The main executable inits the target durations according to a policy given on the command-line (‘constant’ is always maxtime, ‘random’ is random between 0 and maxtime, ‘mod2’ to ‘mod16’ are maxtime when blockIdx % n == 0 and 0 otherwise, ‘block16’ is maxtime for every 16th chunk of 16 blocks.)

Changing the shared memory size allows to control how many blocks can be run concurrently on a SM.

Some results on a G92 (9800GX2) :

scollang@kenny:~/g80_test/scheduling$ ./scheduling 32 mod2 10000 16000

#Block	TPC	SM	start	duration

0	0	0	475	10092

1	1	0	315	492

2	2	0	234	10089

3	3	0	175	456

4	4	0	129	10092

5	5	0	160	475

6	6	0	41	10068

7	7	0	8	483

8	0	1	473	10092

9	1	1	314	493

10	2	1	230	10091

11	3	1	171	460

12	4	1	124	10095

13	5	1	154	477

14	6	1	36	10055

15	7	1	0	485

16	0	0	10691	10074

17	1	0	961	306

18	2	0	10478	10057

19	3	0	814	299

20	4	0	10365	10056

21	5	0	842	305

22	6	0	10229	10066

23	7	0	715	324

24	0	1	10715	10054

25	1	1	981	296

26	2	1	10490	10097

27	3	1	821	300

28	4	1	10368	10069

29	5	1	844	303

30	6	1	10232	10065

31	7	1	715	324

Here, blocks are statistically scheduled in round-robin.

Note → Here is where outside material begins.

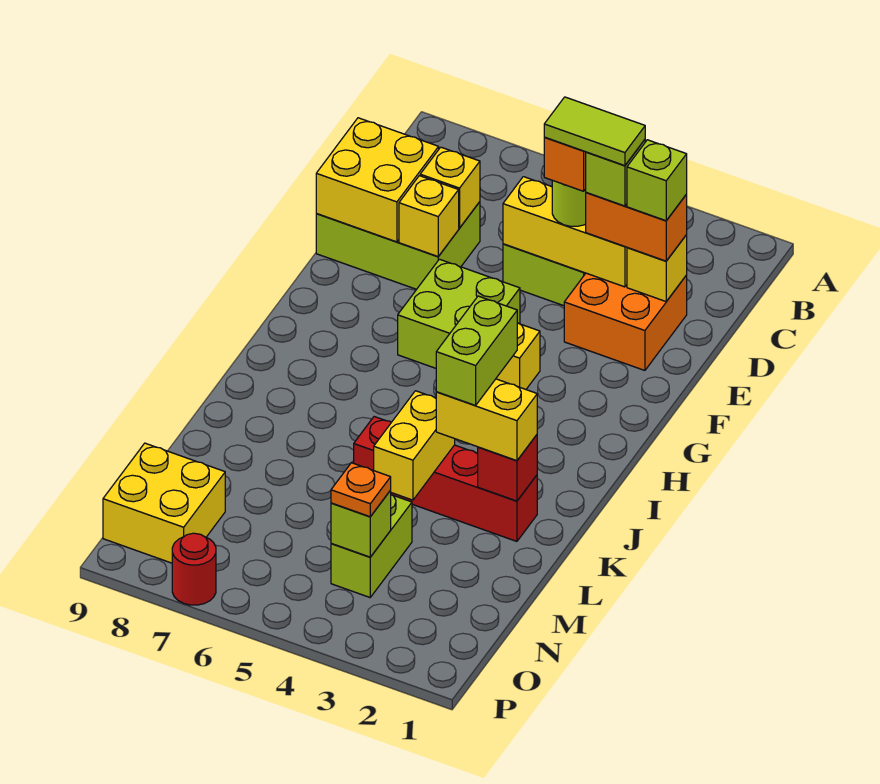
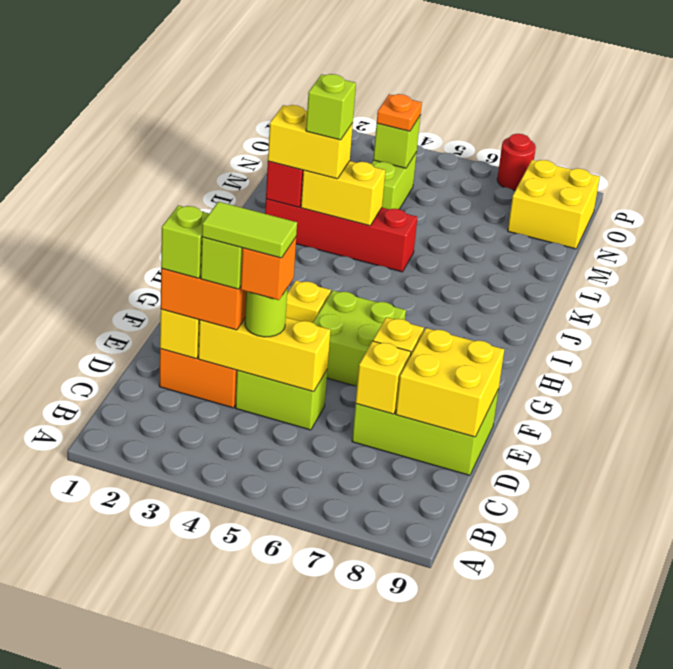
lime 1x2 brick [436,296,517,405] -> lime 1x1 brick [306,74,356,140]
yellow 1x2 brick [374,391,455,500] -> yellow 1x2 brick turned to [301,161,385,226]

Odd-numbered TPCs 1, 3, 5, 7 finish their work earlier than even-numbered ones, then have to wait for the other TPCs (this is still true when running more blocks).

So there is not any kind of load-balancing between TPCs, only a static scheduling to which TPCs stick until the end.

Here are other results :

> scheduling 256 mod16 10000 0

> scheduling 256 block16 10000 0

This shows that there the scheduler waits until all blocks have finished before starting a new wave of blocks on a SM.

So it seems there is nothing fancy about the CUDA scheduler, just a static round-robin without pipelining… (at least on G92 with 180.44 drivers)

Mr Anderson,

I agree with Sarnath, that the results of the experiments, that you publish here are very informative and thought-provoking.

So, to test this hypothesis, it would be helpful to conduct a “spectral analysis” of multi-block kernel execution time. Specifically, if Mr Anderson could execute his kernel on GTX280 with factor allocation steps (with respect to the block ID) of 2, 3, 5 (the divisors of 30, which is the number of MPs on GTX280), then, according to this RR theory, he should see a faster execution time, correct?

Moreover, since GTX260 is essentially the same board with fewer MPs in it, the exact same experiment with different factor allocation steps (divisors of the number of MPs on GTX260, not sure what it is) should uncover different “spectral lines” on that card.

Well. Actually, the allocation steps of 2,3,5 will lead to the slowest times :)

With those in place, we get evidence for the static scheduling again.

benchmark 1: 7.468608 ms

benchmark 1.5: 14.575840 ms

benchmark 1.33: 14.577056 ms

benchmark 1.20: 14.573472 ms

benchmark 2.0: 14.580448 ms

So now we have a pretty good body of evidence from multiple tests that the GPU is does dumb static round-robin scheduling of blocks.

The problem with applying that theory in the general case is that we have counter examples where this is definitely not the case. Firstly, we have runs where I assigned factor=2 randomly, but a huge fraction of all the block groups had at one factor=2 in them.

Secondly, we have this new run I did. I kept exactly the same setup as in the above run (skips of 2,3,5 on GTX 280 with a block size of 128). What I changed is that I added a global memory read into the time-wasting loop. And we get…

benchmark 1: 346.994934 ms

benchmark 1.5: 529.773499 ms

benchmark 1.33: 470.849701 ms

benchmark 1.20: 427.183044 ms

benchmark 2.0: 692.284912 ms

near perfect load-balancing.

I don’t know how to really make that much sense from these counter examples. And I don’t really care. It works in real-world cases, what else really matters?